Y entonces le expliqué a la juez detalladamente todo lo que nos había sucedido. María Martina fue tomando nota de mis palabras en un pequeño cuaderno, trémula y afanosa, como un ratón a la vista del queso.

– Bien -dijo al final-. Bien. Todo concuerda, por supuesto.

– Pues yo no entiendo nada. Según usted, entonces, ¿mi marido no ha sido secuestrado?

– Eso no lo sabemos todavía con certeza. Desconocemos si los políticos implicados en la corrupción tuvieron problemas con Orgullo Obrero, o si su marido dejó en efecto de satisfacer algún pago al grupo terrorista. Puede que lo secuestraran, o puede que se trate de una cortina de humo. Este caso está todavía demasiado lleno de incógnitas. Tan lleno que, de hecho, nos sería muy útil que usted mantuviera su encuentro con el supuesto Vendedor de Calabazas. Lo que ese hombre le diga podría proporcionarnos algún indicio.

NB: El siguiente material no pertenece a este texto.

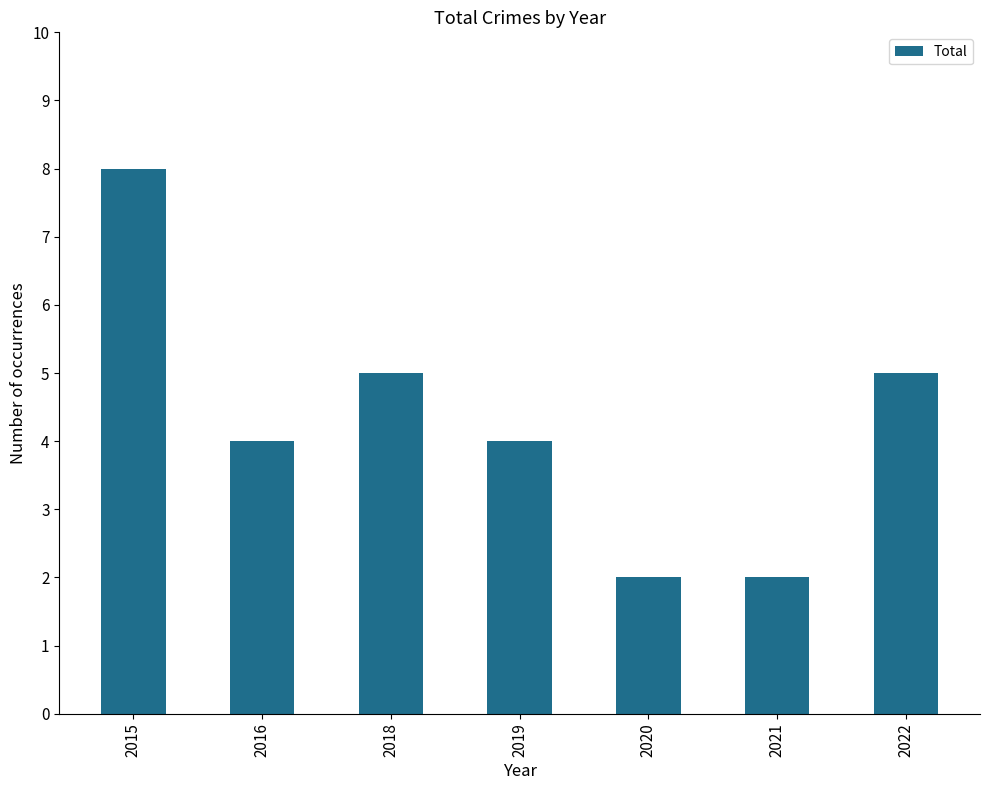

What is the value of the 7th bar from the left?

5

– ¿Cómo dice? -me espanté-. No. Ni hablar. Ni lo sueñe. No pienso encontrarme con ese tipo. No puedo. Mire, me han intentado matar, ya se lo he dicho. Me voy. Si no me hubieran detenido sus gorilas, a estas horas ya estaríamos en un buen escondite.

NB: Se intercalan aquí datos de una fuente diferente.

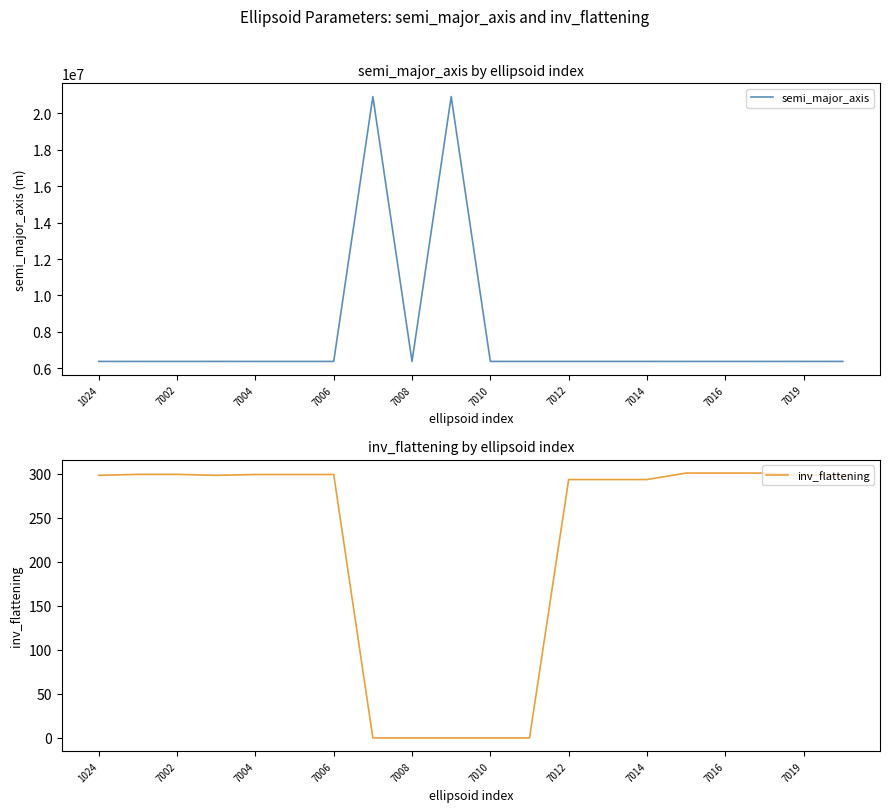

The value of semi_major_axis at 7016 is 2869323.8. True or false?

False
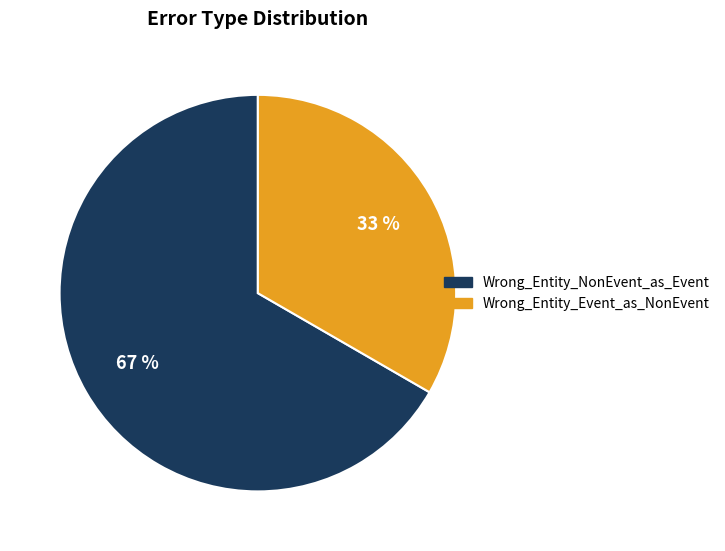

To the nearest percent, what is the combined percentage of Wrong_Entity_NonEvent_as_Event and Wrong_Entity_Event_as_NonEvent?

100%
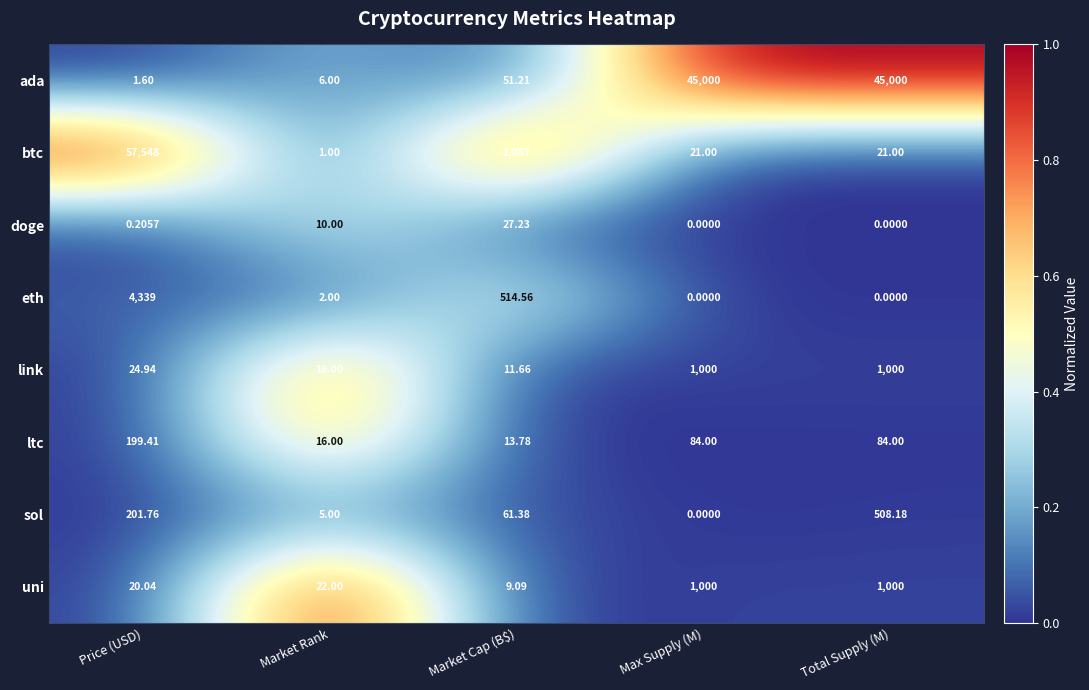

At Price (USD), list the series in order from largest to smallest.

btc, eth, sol, ltc, link, uni, ada, doge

La juez se pasó una mano por la cara. Parecía un monito cansado.

– Mis gorilas… Esos chicos son de la Policía Judicial. Escogidos por mí. Lo mejor del Cuerpo, se lo aseguro. Son los únicos en quienes puedo confiar. Y sólo son esos dos, y otro más que está ahora mismo investigando un chivatazo. Esos tres muchachos casi recién salidos de la academia son mi único apoyo. Estoy sola. Ni siquiera he podido cogerme la baja por maternidad porque sé que aprovecharían mi ausencia para desbaratar el caso.

Se calló unos instantes, pensativa. Luego me miró a los ojos con aire resuelto.

– No la quiero engañar: todo esto es peligroso. Incluso muy peligroso. Sin embargo, creo que sería muy provechoso para la investigación que usted pudiera mantener esa entrevista que le prometió su contacto, ese encuentro con el Mayor Vendedor de Calabazas. Sólo le pido eso: quédese en Madrid hasta hablar con ese hombre, cuénteme lo que le ha dicho y luego, si lo desea, desaparezca.

Me agobió la responsabilidad. Sentada en el filo de la silla, tragué con dificultad una dosis de miedo y de saliva.

– ¿Quiénes son los ministros? -pregunté. La juez sonrió de medio lado:

– Eso pertenece al secreto del sumario. Pero, en fin, como quiero que nos ayude y confío en usted, le voy a decir un nombre que aparece citado muy a menudo: Zurriagarte. Se lo cuento dentro de la más absoluta confidencialidad, naturalmente.